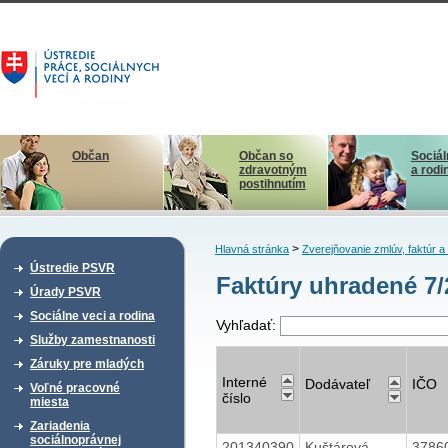
Občan
Občan so
Sociál
zdravotným
a rodi
postihnutím
>
Hlavná stránka
Zverejňovanie zmlúv, faktúr 
Ústredie PSVR
Faktúry uhradené 7
Úrady PSVR
Sociálne veci a rodina
Vyhľadať:
Služby zamestnanosti
Záruky pre mladých
Interné
Dodávateľ
IČO
Voľné pracovné
číslo
miesta
Zariadenia
sociálnoprávnej
201340390
Kuštárová
3786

——————————

Required action —
Each record above is to be restated exactly, with its pictures removed from the copy.

Expected output —
Občan
Občan so
Sociál
zdravotným
a rodi
postihnutím
>
Hlavná stránka
Zverejňovanie zmlúv, faktúr 
Ústredie PSVR
Faktúry uhradené 7
Úrady PSVR
Sociálne veci a rodina
Vyhľadať:
Služby zamestnanosti
Záruky pre mladých
Interné
Dodávateľ
IČO
Voľné pracovné
číslo
miesta
Zariadenia
sociálnoprávnej
201340390
Kuštárová
3786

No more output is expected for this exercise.